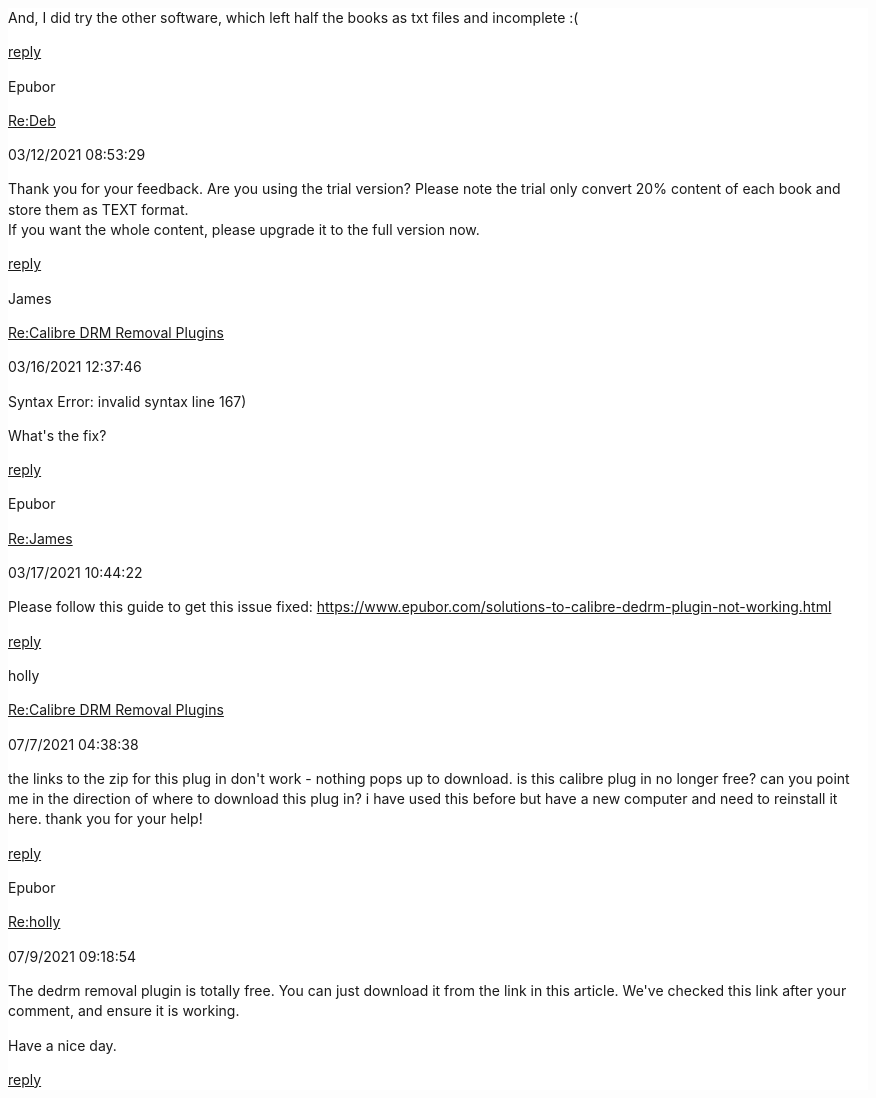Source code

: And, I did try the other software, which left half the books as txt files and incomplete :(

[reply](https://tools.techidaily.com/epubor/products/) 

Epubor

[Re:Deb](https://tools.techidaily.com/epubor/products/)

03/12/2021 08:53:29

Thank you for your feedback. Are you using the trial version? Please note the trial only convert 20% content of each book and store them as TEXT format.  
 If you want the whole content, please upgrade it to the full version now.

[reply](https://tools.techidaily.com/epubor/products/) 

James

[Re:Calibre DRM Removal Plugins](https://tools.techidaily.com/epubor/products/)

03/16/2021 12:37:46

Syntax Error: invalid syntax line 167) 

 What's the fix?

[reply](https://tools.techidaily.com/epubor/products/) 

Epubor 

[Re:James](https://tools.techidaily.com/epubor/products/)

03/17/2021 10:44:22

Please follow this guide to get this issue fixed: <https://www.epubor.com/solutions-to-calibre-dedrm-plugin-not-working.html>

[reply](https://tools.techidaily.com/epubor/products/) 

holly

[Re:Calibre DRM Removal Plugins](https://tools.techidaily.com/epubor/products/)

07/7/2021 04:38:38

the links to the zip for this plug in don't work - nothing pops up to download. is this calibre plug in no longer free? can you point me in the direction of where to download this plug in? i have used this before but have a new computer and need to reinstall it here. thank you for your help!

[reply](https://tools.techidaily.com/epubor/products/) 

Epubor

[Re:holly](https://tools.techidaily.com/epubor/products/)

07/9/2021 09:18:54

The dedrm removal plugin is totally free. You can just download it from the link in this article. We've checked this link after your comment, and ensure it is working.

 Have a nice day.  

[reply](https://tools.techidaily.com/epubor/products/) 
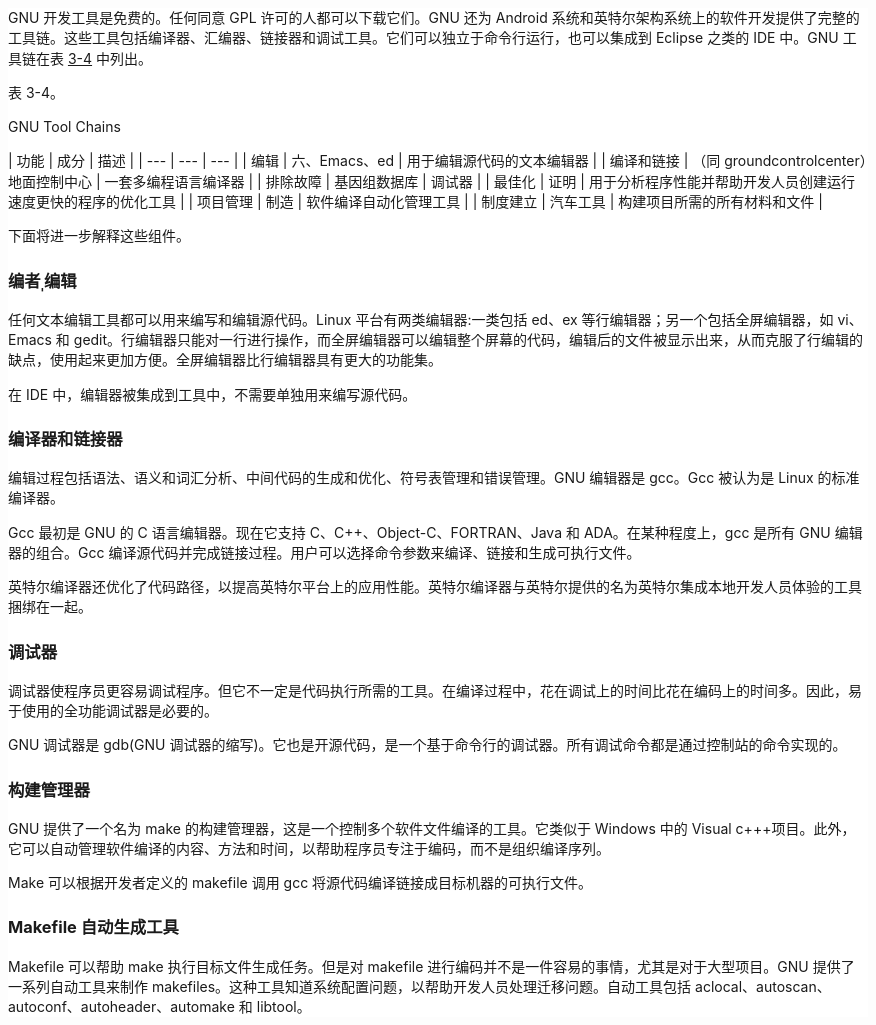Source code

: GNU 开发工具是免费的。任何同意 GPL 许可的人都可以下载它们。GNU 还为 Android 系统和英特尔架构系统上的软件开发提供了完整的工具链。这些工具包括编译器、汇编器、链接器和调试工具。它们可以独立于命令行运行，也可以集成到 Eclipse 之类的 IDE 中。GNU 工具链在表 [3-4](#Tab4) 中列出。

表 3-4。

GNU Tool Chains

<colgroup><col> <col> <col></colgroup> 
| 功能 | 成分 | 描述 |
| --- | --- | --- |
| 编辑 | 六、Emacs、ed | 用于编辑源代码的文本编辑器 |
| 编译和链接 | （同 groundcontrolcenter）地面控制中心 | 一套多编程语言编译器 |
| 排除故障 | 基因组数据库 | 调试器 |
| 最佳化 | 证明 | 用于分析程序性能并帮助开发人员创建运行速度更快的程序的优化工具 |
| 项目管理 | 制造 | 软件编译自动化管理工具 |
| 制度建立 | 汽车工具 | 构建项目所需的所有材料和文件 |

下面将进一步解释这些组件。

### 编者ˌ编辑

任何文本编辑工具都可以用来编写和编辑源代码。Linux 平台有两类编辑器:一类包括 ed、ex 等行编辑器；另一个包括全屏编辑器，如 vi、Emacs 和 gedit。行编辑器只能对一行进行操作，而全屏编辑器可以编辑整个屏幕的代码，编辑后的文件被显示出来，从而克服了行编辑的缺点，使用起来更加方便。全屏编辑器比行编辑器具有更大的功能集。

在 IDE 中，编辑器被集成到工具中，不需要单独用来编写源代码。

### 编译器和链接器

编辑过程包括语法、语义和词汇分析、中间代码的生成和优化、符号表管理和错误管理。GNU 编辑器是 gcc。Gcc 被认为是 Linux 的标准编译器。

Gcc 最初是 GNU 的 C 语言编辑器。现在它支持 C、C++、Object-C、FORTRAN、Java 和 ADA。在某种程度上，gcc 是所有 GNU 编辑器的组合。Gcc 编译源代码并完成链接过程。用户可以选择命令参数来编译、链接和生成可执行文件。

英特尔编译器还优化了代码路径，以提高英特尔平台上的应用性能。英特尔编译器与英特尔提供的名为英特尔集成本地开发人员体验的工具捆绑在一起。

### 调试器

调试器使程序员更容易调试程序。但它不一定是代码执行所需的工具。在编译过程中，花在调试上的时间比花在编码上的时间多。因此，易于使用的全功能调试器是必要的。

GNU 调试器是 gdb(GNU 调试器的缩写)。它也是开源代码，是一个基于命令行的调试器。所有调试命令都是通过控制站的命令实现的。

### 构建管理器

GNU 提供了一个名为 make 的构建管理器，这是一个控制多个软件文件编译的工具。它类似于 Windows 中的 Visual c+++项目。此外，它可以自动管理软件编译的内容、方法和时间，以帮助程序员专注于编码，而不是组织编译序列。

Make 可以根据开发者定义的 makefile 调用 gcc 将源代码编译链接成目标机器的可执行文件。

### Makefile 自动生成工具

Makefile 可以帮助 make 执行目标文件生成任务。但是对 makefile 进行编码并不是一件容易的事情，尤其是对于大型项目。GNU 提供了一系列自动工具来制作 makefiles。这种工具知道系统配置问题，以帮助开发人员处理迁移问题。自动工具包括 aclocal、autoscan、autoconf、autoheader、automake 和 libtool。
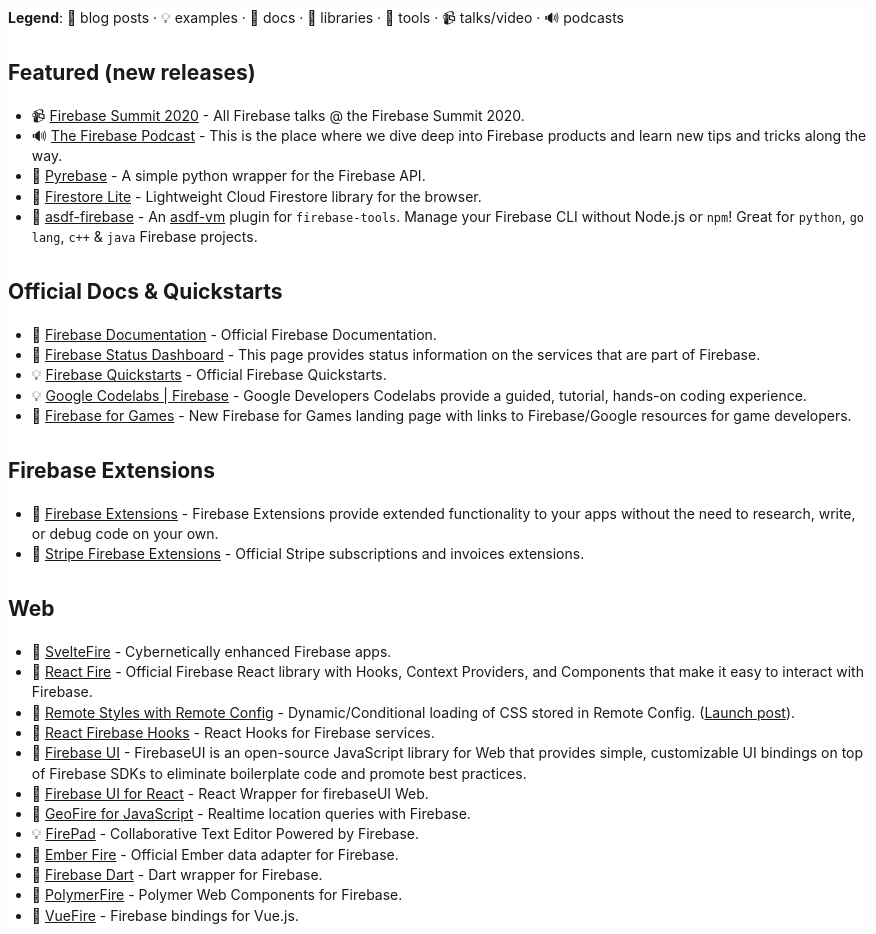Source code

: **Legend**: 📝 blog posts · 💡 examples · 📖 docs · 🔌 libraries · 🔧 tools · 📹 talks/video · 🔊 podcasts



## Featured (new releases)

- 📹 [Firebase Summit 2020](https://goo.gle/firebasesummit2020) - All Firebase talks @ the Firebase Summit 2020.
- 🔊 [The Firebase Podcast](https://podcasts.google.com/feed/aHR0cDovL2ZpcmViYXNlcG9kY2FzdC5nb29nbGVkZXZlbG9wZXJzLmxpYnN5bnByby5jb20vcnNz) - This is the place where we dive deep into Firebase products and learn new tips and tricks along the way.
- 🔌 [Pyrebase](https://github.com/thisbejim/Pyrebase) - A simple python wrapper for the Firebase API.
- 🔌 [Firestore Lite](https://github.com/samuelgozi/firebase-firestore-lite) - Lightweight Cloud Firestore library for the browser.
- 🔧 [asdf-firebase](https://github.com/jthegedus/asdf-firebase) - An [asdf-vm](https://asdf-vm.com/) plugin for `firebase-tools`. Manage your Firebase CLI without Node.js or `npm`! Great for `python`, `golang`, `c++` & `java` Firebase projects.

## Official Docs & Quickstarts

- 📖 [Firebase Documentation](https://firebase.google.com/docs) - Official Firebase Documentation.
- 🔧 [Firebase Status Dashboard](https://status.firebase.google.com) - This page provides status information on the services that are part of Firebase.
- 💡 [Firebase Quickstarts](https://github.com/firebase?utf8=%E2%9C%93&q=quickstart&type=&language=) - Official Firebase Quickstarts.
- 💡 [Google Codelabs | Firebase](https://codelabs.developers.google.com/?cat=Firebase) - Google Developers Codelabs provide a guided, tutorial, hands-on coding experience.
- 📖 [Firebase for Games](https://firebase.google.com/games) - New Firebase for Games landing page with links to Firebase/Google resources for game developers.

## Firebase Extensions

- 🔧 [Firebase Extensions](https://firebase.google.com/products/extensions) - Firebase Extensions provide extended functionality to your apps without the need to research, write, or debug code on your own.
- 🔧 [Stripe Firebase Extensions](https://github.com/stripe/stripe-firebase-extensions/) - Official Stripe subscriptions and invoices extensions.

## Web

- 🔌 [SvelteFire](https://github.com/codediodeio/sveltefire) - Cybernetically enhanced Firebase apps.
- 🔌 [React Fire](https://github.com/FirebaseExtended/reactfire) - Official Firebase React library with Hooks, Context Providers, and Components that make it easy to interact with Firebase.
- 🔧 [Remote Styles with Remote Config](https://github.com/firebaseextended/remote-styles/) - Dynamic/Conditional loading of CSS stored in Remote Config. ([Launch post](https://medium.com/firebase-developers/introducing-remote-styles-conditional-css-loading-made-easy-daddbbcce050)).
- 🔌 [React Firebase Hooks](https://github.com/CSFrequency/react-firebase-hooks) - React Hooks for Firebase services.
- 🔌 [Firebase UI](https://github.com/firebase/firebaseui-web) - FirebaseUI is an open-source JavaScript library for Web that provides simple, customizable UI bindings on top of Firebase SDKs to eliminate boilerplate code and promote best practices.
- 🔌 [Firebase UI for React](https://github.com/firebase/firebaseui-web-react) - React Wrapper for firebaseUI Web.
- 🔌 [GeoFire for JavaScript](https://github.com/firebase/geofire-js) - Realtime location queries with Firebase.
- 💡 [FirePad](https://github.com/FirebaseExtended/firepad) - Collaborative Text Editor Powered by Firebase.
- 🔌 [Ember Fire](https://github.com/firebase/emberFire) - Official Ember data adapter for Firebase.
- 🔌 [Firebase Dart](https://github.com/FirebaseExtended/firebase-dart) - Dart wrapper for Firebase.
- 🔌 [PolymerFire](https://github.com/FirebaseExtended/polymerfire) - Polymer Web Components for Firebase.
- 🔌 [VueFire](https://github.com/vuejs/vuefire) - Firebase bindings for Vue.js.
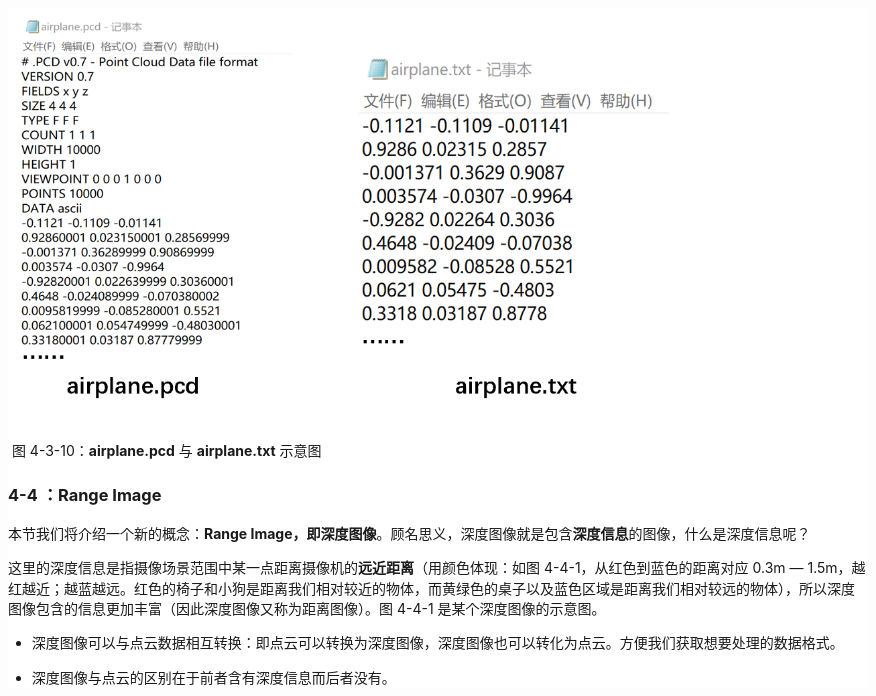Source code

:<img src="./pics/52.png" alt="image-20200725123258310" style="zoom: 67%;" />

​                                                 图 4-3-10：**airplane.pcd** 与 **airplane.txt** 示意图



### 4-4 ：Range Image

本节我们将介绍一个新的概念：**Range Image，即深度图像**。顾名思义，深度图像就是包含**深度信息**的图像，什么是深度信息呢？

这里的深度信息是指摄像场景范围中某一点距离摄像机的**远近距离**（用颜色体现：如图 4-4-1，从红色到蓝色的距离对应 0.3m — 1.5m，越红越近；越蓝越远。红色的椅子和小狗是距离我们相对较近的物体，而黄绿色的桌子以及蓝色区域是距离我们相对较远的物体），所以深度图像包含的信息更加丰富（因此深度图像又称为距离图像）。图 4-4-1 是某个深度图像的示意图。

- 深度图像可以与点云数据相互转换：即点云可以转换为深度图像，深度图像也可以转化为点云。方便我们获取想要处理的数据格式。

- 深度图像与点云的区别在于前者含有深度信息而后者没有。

##########

**Task instructions:** Determine the number of lines in the material above that include the word "easy". Give that number and no other text.

**Response to this exercise:** 2